Nevertheless, as Burke and Spunky's friendship grew, Lasorda lost interest in Burke's antics and "once turned on him and chewed him out," according to Mooallem's piece. Burke was distraught by the change in his relationship with the coach he admired and was soon traded to the less-than-middling Oakland A's.

After two mediocre seasons with the A's, Burke sought to reestablish himself under new manager Billy Martin, but the rumors wouldn't die. Martin used homophobic slurs around him freely and teammates soon stopped showering with him. He retired from baseball abruptly at 27 while slinking through a humiliating demotion to Triple-A.

Reinvigorated, Burke relocated to San Francisco's Castro neighborhood and became the masculine homosexual man he wanted the world to know existed. He dominated in the Gay Softball World Series, won medals in the Gay Olympics, and high-fived passersby outside of a bar he frequented. He publicly came out in a 1982 Inside Sports feature called "The Double Life of a Gay Dodger," after which his former Dodgers teammate Davey Lopes was one of the many Dodgers who said Burke was traded because he was gay.

His life later spiraled out of control thanks to the twin scourges that hit the gay community in the 1980s: drug addiction and HIV. He died after a sudden decline in health in 1995.

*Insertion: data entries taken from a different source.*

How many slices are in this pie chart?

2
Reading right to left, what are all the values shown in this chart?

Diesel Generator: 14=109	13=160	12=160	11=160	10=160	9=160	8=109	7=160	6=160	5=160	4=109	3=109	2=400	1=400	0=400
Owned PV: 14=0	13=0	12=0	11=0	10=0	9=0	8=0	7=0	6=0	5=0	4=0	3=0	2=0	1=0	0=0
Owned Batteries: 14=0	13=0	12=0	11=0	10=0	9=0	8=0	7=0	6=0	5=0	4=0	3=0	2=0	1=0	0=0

Maybe Burke was just another physically gifted world-class athlete who never realized his potential and just happened to be gay, but certainly his sexuality—and the way he was ostracized because of it—played a part in his decision to leave baseball when he was 27 years old, an age when most players are hitting their primes. To put that into perspective: Josh Hamilton turned 27 during his first season with the Rangers. Like Burke, Hamilton had  a rocky introduction to the majors, in his case because he was battling various substance abuse problems. But unlike Burke, Hamilton received support along the way—in professional sports, having an addiction is in many ways easier to explain than being gay.

This week, the league invited the surviving members of Burke's family to the All-Star Game in Minneapolis. It was the first time that the league had reached out to them, the first time the league acknowledged who Burke really was. During a press conference, Commissioner Bud Selig told Burke's sister Lutha that Burke was a pioneer. At the same press conference, Selig announced that Billy Bean, a former pro who came out after his retirement, would be serving as MLB's ambassador for inclusion. Small steps, but things can change quickly—I mean, 40 years ago we didn't even have the high-five.